Economists speak with forked tongues, claiming that the depression is really a mini recession and how everything is fine now. Tell that to the people that lost their jobs and are still losing their jobs. South Carolina, for example, has had increasing unemployment, year after year in 45 of 46 counties.
You could start a photography business but you won't get any clients. Photography is a dodo these days. Unless you have a niche that is unexploited then better do something else. As an example, I have two books out on high-speed imaging. It's a niche area but there aren't that many people into that particular niche.

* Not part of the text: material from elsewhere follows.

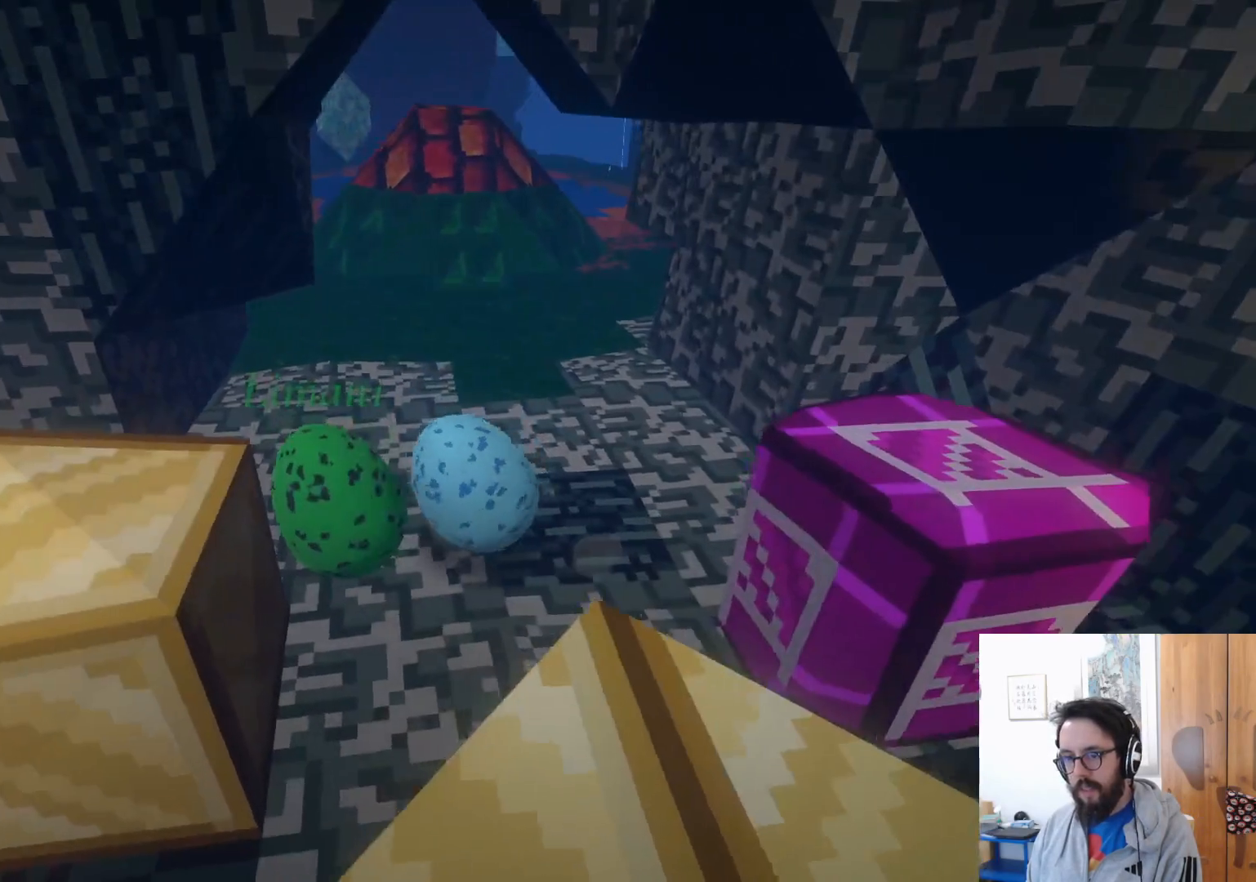
{"dt_ms": 500, "buttons": [], "left_stick": "down-left", "right_stick": "center", "events": [[117, "right_stick", "right"], [150, "A", "down"], [167, "right_stick", "center"], [300, "A", "up"], [300, "left_stick", "down-left"]]}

Camera gear is constantly depreciating. What was $1000 last year will be $500 at most, secondhand, this year. Next year it will be worth $250. Don't rush out and buy that new camera or lens. Buy something secondhand instead. Let the suckers take the hit on buying new. Then, when you buy, buy secondhand. That way, you lose a load less.
Certainly the adverts are all proclaiming the latest and greatest equipment but a quick check on Flickr revealed that Canon D-60 of 2002 which retailed for $2199 is now a ludicrously pricey $50 on eBay. It is, however, still in use according to Flickr. The image size is no slouch either. 6 megapixels is more than adequate for most people. 6 megapixels will yield a 150dpi print of (3072x2048 pixels) 20 inches by 13 inches. That's way bigger than most desktop printers can print and way bigger than is needed to hang on a wall.
Certainly cameras have changed a little bit since the D60 but honestly, those changes are blown out of all proportion by manufacturers and enthusiasts. This is pretty much why it's absolutely not worth joining a camera group - they're so full of hot air! Changes in image quality since the D60 have been minimal which is why it's still a good camera choice.
So, sin now and pay later or be smart about it and spend less. I could go out and spend $20,000 on a camera system without batting an eyelid. Or I could be smart and assess my needs. I'm very much in favor of the Nikon 1 system though I would never buy a Nikon 1 new. Out of curiosity, today I checked on prices and found that for $150 it's possible to get a Nikon 1 J1 with a 10-30mm lens. That's pretty much all most people actually need. In 35mm format that's 28mm to 84mm which is a perfectly respectable range, good enough for wide-angle, portraits and some telephoto work. The choice is yours - spend $20,000 on something or $150.